Marseille prépare une métamorphose ambitieuse de son front de mer avec l’émergence d’un grand centre culturel et scientifique dédié à la mer au cœur du futur pôle du Hangar J1, lieu emblématique en pleine réhabilitation.
Depuis plusieurs années, la cité phocéenne cherche à combler l’absence laissée par la fermeture du musée de la Marine en 2018, en imaginant un espace qui soit à la fois pédagogique, immersif et résolument tourné vers l’avenir. C’est dans cet esprit que se déploie aujourd’hui le projet Imertium, porté par des citoyens et des acteurs locaux passionnés par le patrimoine maritime.
Une utopie citoyenne implantée dans un lieu chargé d’histoire
Lancé en 2020 par l’association La Navale sous l’impulsion de Bruno Terrin, Imertium s’est donné pour ambition de remettre la Méditerranée au centre du récit marseillais. Après des années de réflexion et plusieurs propositions de sites — dont l’ancienne base sous-marine Martha — le projet a finalement trouvé son écrin au Hangar J1. Situé sur les quais de la Joliette, ce bâtiment industriel emblématique de 25 500 m², construit dans les années 1920, fait l’objet d’un vaste programme de réhabilitation urbaine et culturelle.
L’ancien terminal portuaire du J1 fait partie d’un plan plus large visant à ouvrir ce front de mer à tous, en recréant le lien entre ville et mer. Conçu par des architectes de renom et intégré à une reconversion qui mêlera espaces de travail, zones de loisirs et espaces publics, le J1 incarne désormais l’ambition de Marseille de devenir une capitale méditerranéenne vivante et connectée.

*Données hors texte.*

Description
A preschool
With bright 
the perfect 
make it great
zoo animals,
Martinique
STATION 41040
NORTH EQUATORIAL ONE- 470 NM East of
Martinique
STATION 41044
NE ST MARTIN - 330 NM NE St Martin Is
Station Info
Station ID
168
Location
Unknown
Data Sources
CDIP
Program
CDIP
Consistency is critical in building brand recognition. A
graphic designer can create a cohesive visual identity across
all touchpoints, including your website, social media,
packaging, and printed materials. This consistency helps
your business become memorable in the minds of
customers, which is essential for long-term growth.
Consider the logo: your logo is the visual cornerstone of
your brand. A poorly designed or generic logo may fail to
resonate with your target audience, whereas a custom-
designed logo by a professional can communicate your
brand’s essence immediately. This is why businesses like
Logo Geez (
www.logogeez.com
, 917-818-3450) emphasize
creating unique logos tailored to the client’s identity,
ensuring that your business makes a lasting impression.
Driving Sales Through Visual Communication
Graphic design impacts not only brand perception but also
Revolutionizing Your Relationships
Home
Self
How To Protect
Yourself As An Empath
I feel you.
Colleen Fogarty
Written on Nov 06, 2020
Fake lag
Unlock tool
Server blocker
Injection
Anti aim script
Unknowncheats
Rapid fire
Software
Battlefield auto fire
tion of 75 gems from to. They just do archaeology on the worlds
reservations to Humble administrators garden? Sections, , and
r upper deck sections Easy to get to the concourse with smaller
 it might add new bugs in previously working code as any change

Le centre maritime du futur : science, culture et immersion
Le projet Imertium s’articule autour de deux grandes composantes. D’une part, un pôle de recherche scientifique disposera d’un auditorium de 200 places et d’environ 1 400 m² de salles dédiées aux professionnels. De l’autre, un centre culturel de 3 600 m² proposera des parcours immersifs, des espaces d’exposition et des ateliers destinés notamment aux enfants. L’objectif affiché est clair : que les visiteurs repartent « avec des connaissances », au-delà d’un simple spectacle ou d’une visite classique.
Une scénographie en huit étapes, imaginée par le studio turinois LLTT et le scénographe François Confino — connu notamment pour son travail au musée Chaplin’s World en Suisse — plongera le public dans les grandes épopées maritimes, les métiers du monde naval et les mystères des profondeurs.
Une vision scientifique adossée à un comité d’experts
Pour assurer une qualité scientifique irréprochable, le projet s’est entouré d’un comité composé de spécialistes tels que l’architecte océanographe Jacques Rougerie, des historiens, ainsi que des institutions comme les Musées de Marseille et le musée océanographique de Monaco. Cette gouvernance ouverte garantit une rigueur pédagogique et une trajectoire ambitieuse pour le centre. Malgré l’enthousiasme, plusieurs inconnues pèsent encore sur le calendrier exact de livraison du centre. La réhabilitation du J1, initialement prévue avant les Jeux olympiques de 2024, a pris du retard, et les travaux devraient débuter cet été pour viser une ouverture autour de 2027 selon les dernières estimations.
Par ailleurs, Imertium doit encore réunir environ 16 millions d’euros de financements, en complément de 5,5 millions déjà engagés par la société porteuse du projet. La Région Sud, la Métropole Aix-Marseille-Provence, l’Europe et des mécènes sont sollicités, tandis que le modèle économique intègre une dimension coopérative permettant aux citoyens de participer directement à l’aventure.